WORK ORDER:
Exactly as written, retype the listing below, omitting the pictures.
——————————
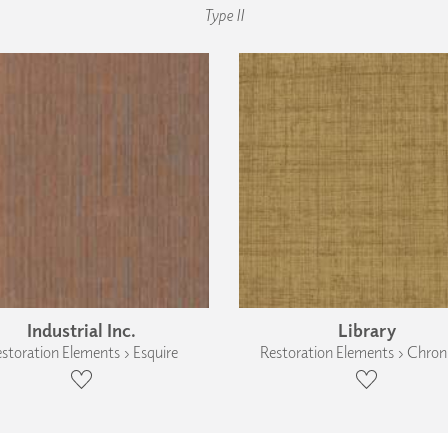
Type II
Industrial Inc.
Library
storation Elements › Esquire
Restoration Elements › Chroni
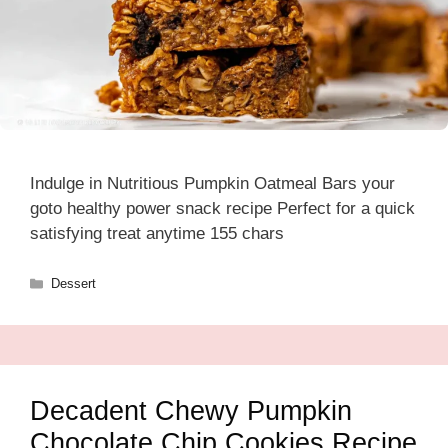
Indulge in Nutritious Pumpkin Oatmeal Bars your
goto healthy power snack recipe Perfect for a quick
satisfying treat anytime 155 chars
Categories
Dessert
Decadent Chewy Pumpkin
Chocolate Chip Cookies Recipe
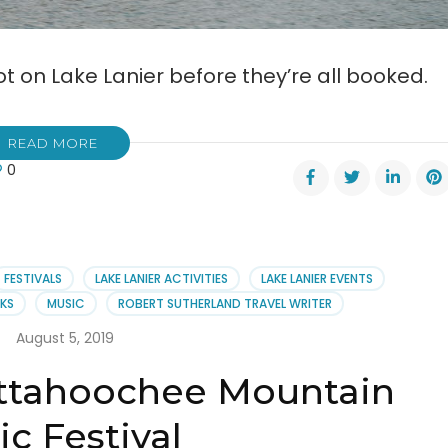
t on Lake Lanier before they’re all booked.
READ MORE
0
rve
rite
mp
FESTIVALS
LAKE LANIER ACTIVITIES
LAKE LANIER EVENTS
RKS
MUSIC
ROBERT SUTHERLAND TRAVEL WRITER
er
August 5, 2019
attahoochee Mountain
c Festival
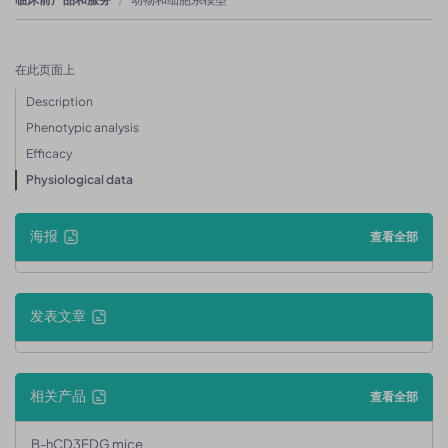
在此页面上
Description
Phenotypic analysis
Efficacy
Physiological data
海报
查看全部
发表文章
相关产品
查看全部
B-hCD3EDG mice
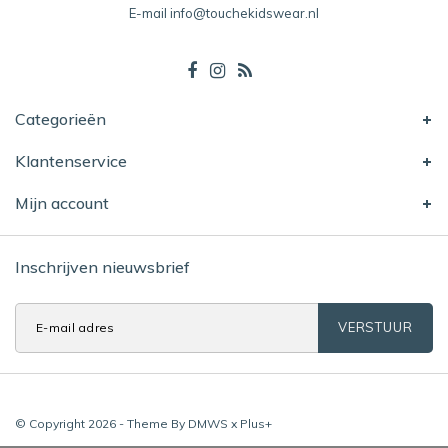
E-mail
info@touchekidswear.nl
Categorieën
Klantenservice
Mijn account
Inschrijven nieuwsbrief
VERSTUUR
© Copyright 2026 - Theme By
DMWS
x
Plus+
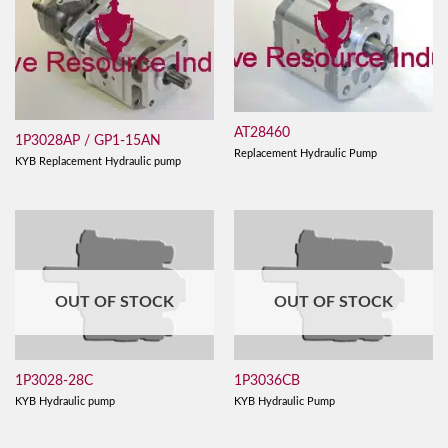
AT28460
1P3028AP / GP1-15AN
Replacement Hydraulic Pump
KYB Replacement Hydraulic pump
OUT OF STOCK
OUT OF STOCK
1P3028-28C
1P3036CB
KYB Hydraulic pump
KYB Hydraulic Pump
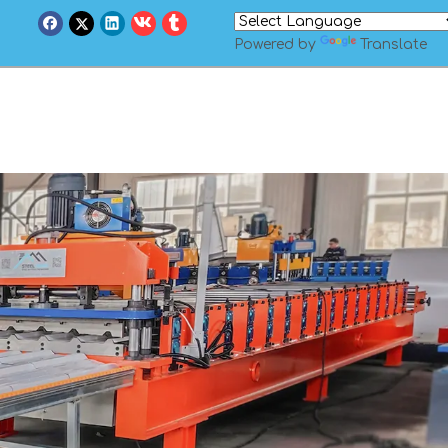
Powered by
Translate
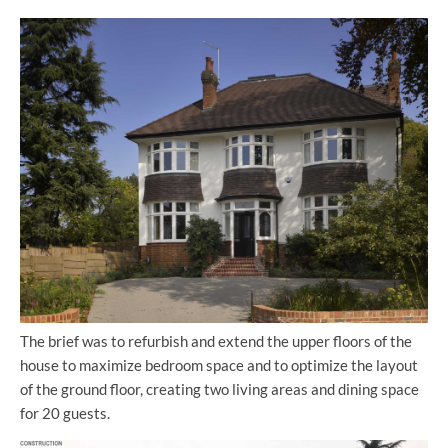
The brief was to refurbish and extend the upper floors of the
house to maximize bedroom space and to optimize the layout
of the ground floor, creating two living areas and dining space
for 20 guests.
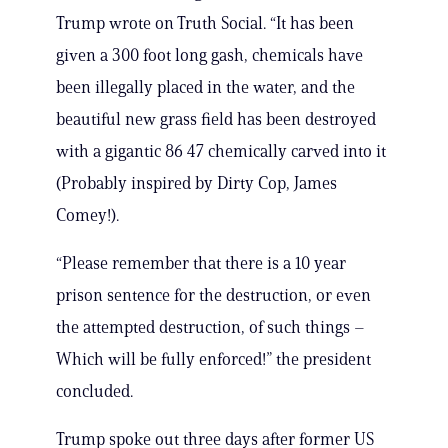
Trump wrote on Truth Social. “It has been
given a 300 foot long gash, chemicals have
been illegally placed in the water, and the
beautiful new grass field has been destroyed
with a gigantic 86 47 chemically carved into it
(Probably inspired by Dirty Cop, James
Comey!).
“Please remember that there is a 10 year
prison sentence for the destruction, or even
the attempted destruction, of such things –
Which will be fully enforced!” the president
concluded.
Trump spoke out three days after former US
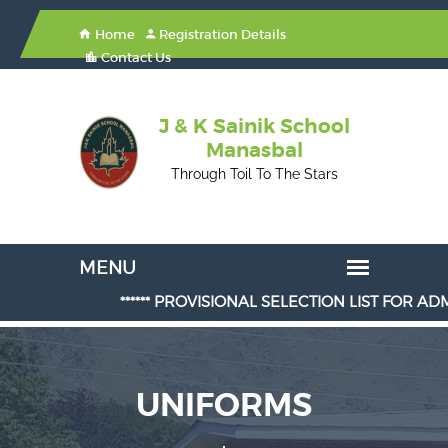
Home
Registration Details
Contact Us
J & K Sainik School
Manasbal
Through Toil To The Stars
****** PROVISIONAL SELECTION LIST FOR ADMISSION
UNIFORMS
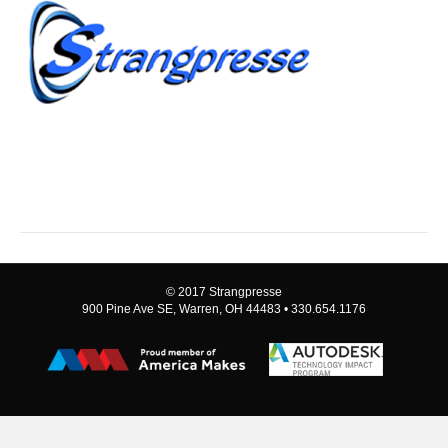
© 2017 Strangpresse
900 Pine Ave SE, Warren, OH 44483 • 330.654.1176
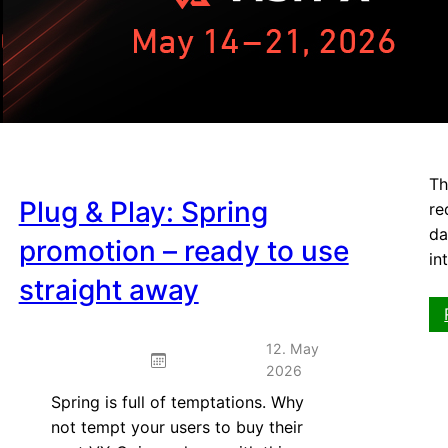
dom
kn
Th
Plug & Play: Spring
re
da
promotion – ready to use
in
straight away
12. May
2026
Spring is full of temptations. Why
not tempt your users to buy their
——————————
EXERCISE RESPONSE:
Type II
Industrial Inc.
Library
storation Elements › Esquire
Restoration Elements › Chroni
Indulge in Nutritious Pumpkin Oatmeal Bars your
goto healthy power snack recipe Perfect for a quick
satisfying treat anytime 155 chars
Categories
Dessert
Decadent Chewy Pumpkin
Chocolate Chip Cookies Recipe
t on Lake Lanier before they’re all booked.
READ MORE
0
rve
rite
mp
FESTIVALS
LAKE LANIER ACTIVITIES
LAKE LANIER EVENTS
RKS
MUSIC
ROBERT SUTHERLAND TRAVEL WRITER
er
August 5, 2019
attahoochee Mountain
c Festival
在此页面上
Description
Phenotypic analysis
Efficacy
Physiological data
海报
查看全部
发表文章
相关产品
查看全部
B-hCD3EDG mice
E-mail
info@touchekidswear.nl
Categorieën
Klantenservice
Mijn account
Inschrijven nieuwsbrief
VERSTUUR
© Copyright 2026 - Theme By
DMWS
x
Plus+
AT28460
1P3028AP / GP1-15AN
Replacement Hydraulic Pump
KYB Replacement Hydraulic pump
OUT OF STOCK
OUT OF STOCK
1P3028-28C
1P3036CB
KYB Hydraulic pump
KYB Hydraulic Pump
Powered by
Translate
The brief was to refurbish and extend the upper floors of the
house to maximize bedroom space and to optimize the layout
of the ground floor, creating two living areas and dining space
for 20 guests.
Trump wrote on Truth Social. “It has been
given a 300 foot long gash, chemicals have
been illegally placed in the water, and the
beautiful new grass field has been destroyed
with a gigantic 86 47 chemically carved into it
(Probably inspired by Dirty Cop, James
Comey!).
“Please remember that there is a 10 year
prison sentence for the destruction, or even
the attempted destruction, of such things –
Which will be fully enforced!” the president
concluded.
Trump spoke out three days after former US
Home
Registration Details
Contact Us
J & K Sainik School
Manasbal
Through Toil To The Stars
****** PROVISIONAL SELECTION LIST FOR ADMISSION
UNIFORMS
© 2017 Strangpresse
900 Pine Ave SE, Warren, OH 44483 • 330.654.1176
dom
kn
Th
Plug & Play: Spring
re
da
promotion – ready to use
in
straight away
12. May
2026
Spring is full of temptations. Why
not tempt your users to buy their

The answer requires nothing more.